Given entries START
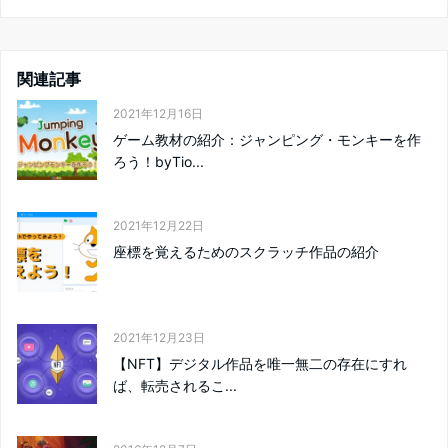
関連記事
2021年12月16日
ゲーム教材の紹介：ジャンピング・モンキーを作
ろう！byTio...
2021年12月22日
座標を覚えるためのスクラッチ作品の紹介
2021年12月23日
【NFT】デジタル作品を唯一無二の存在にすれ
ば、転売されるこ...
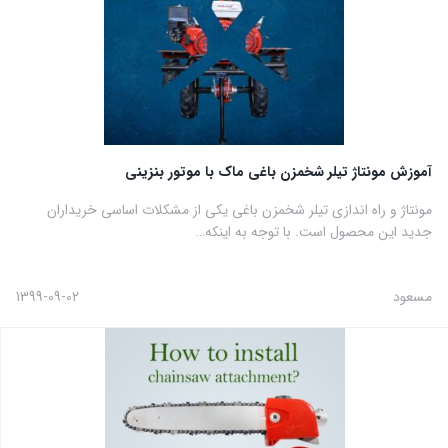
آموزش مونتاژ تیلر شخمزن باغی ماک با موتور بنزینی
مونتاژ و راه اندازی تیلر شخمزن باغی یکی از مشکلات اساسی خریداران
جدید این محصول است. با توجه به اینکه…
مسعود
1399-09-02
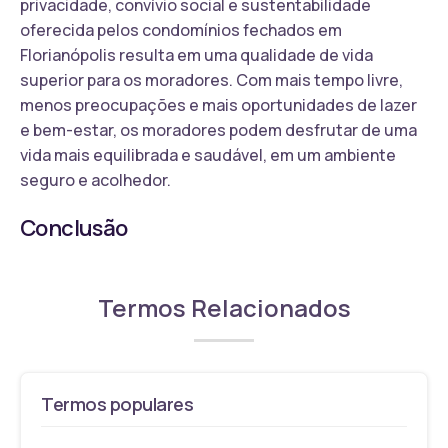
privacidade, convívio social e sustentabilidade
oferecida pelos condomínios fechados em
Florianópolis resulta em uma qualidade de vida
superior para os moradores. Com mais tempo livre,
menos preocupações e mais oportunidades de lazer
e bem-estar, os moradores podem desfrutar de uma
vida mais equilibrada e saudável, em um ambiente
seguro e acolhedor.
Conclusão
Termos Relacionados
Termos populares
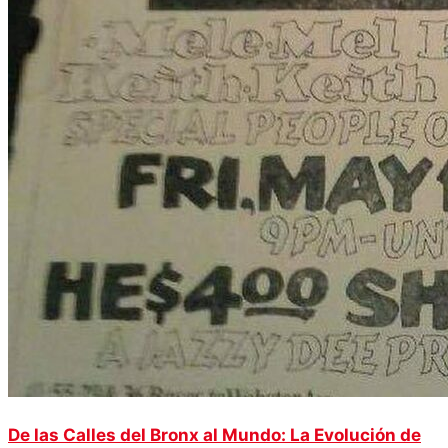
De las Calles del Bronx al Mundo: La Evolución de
Given entries END
What the task requires> Copy out every line of text from all of the data above word for word. Leave the pictures out of your answer.

Answer space>
関連記事
2021年12月16日
ゲーム教材の紹介：ジャンピング・モンキーを作
ろう！byTio...
2021年12月22日
座標を覚えるためのスクラッチ作品の紹介
2021年12月23日
【NFT】デジタル作品を唯一無二の存在にすれ
ば、転売されるこ...
آموزش مونتاژ تیلر شخمزن باغی ماک با موتور بنزینی
مونتاژ و راه اندازی تیلر شخمزن باغی یکی از مشکلات اساسی خریداران
جدید این محصول است. با توجه به اینکه…
مسعود
1399-09-02
privacidade, convívio social e sustentabilidade
oferecida pelos condomínios fechados em
Florianópolis resulta em uma qualidade de vida
superior para os moradores. Com mais tempo livre,
menos preocupações e mais oportunidades de lazer
e bem-estar, os moradores podem desfrutar de uma
vida mais equilibrada e saudável, em um ambiente
seguro e acolhedor.
Conclusão
Termos Relacionados
Termos populares
De las Calles del Bronx al Mundo: La Evolución de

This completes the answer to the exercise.